Top right quadrant is for permissioned and public blockchains. It is permissioned because one has to buy coins in order to mine. Coin is something that belongs to the system, unlike mining equipment in Bitcoin. Trust level in a validator is high because they will lose their security deposit if they attack the network with double spending attempt. Suitable for community governance, execution of contracts, private money systems. Bitshares, Ethereum (in the future) are good examples.
Bottom-left quadrant is for permissionless and public blockchains. Permissionless means a different thing here than in Bitcoin — “under certain social agreement anybody who qualifies can become a validator”. A good example could be a country where each citizen is eligible to set up a node and participate in consensus. Trust level in a validator is low, even though identities are known — validators have almost nothing to lose. Practice shows that FBA (Federated Byzantine Agreement) consensus is the best for this case (first naïvely implemented in Ripple, but then developed and proven in Stellar). Proof of stake is not applicable since every validator has equal voting power. Suitable for national or consortium blockchains.

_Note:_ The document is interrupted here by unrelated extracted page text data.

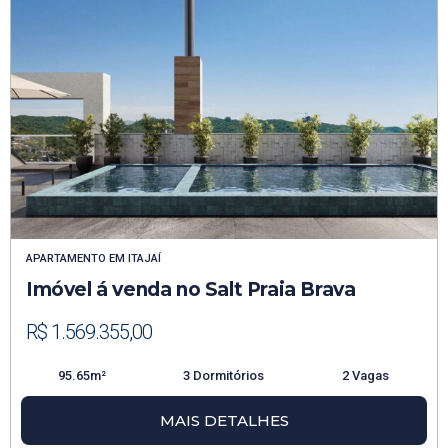
APARTAMENTO
EM
ITAJAÍ
Imóvel á venda no Salt Praia Brava
R$ 1.569.355,00
95.65m²
3 Dormitórios
2 Vagas
MAIS DETALHES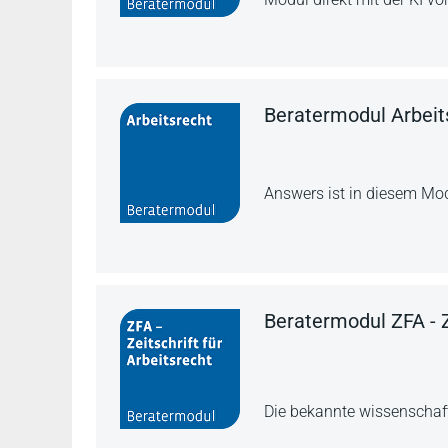
Beratermodul Arbeit
Answers ist in diesem Mod
Beratermodul ZFA - Z
Die bekannte wissenschaft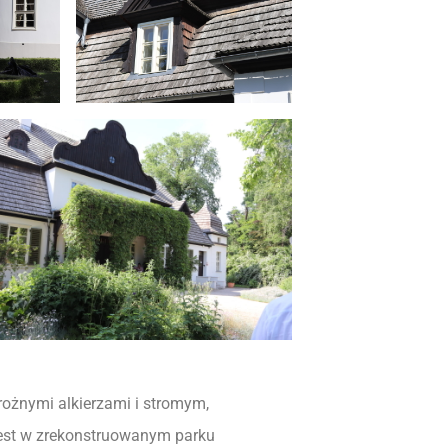
rożnymi alkierzami i stromym,
st w zrekonstruowanym parku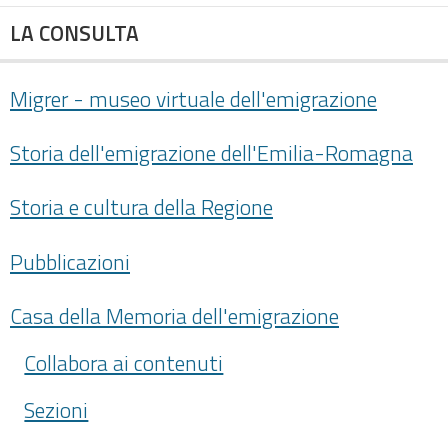
LA CONSULTA
Migrer - museo virtuale dell'emigrazione
Storia dell'emigrazione dell'Emilia-Romagna
Storia e cultura della Regione
Pubblicazioni
Casa della Memoria dell'emigrazione
Collabora ai contenuti
Sezioni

Bottom right quadrant is for permissioned and private blockchains. Permissioned means that validator has to have some kind of a license or be a part of a limited group. This is the only type of a system where blockchain itself is not public. Edge case is internal banking system where blockchain is validated by a single entity. Fast consensus algorithms are applicable, based on high trust to a validator — PBFT, multisignature. High trust stems from the fact that misbehavior results in lost license or membership. Immutability really depends on agreement between validators. Applicable for banking, fast payment infrastructure, corporate usage etc.
Playing with a crystal ball
Top left quadrant will tend to drift to full anonymity (Monero, Zerocoin etc) and decentralization of mining (non-outsourceable puzzles that prevent creation of mining pools). Bitcoin as a network is a subject to threat of devolving into a simple multi-sig between huge mining pools (since they often control mining equipment too).
Top right square will improve reputation models via using security deposits and an election mechanism (Graphene fast proof of stake is a good example). Such systems will tend to evolve into slightly decentralized (dozens of very powerful nodes) but relatively fast and federated network.
Quadrant at the bottom-left will be used to build national or multi-national blockchains. Good analysis of scalability challenges for different consensus algorithms can be found here.
Bottom right quadrant will evolve into corporate systems and the word “blockchain” won’t be a selling point at all. What it will mean is traceability, flexibility, efficient governance and crypto-API for digital assets.
It is a very good question which of these types really require native coin but not just a payment mechanism. Will try to elaborate in the next post.
One more thing…
There is one class of systems that is not covered by this analysis (even though it is considered blockchain related), so-called multi-blockchain systems. In a broad sense this is a set of protocols that allows nodes to select an appropriate consensus mechanism. It is a very interesting topic and I will try to address it in one of the future posts.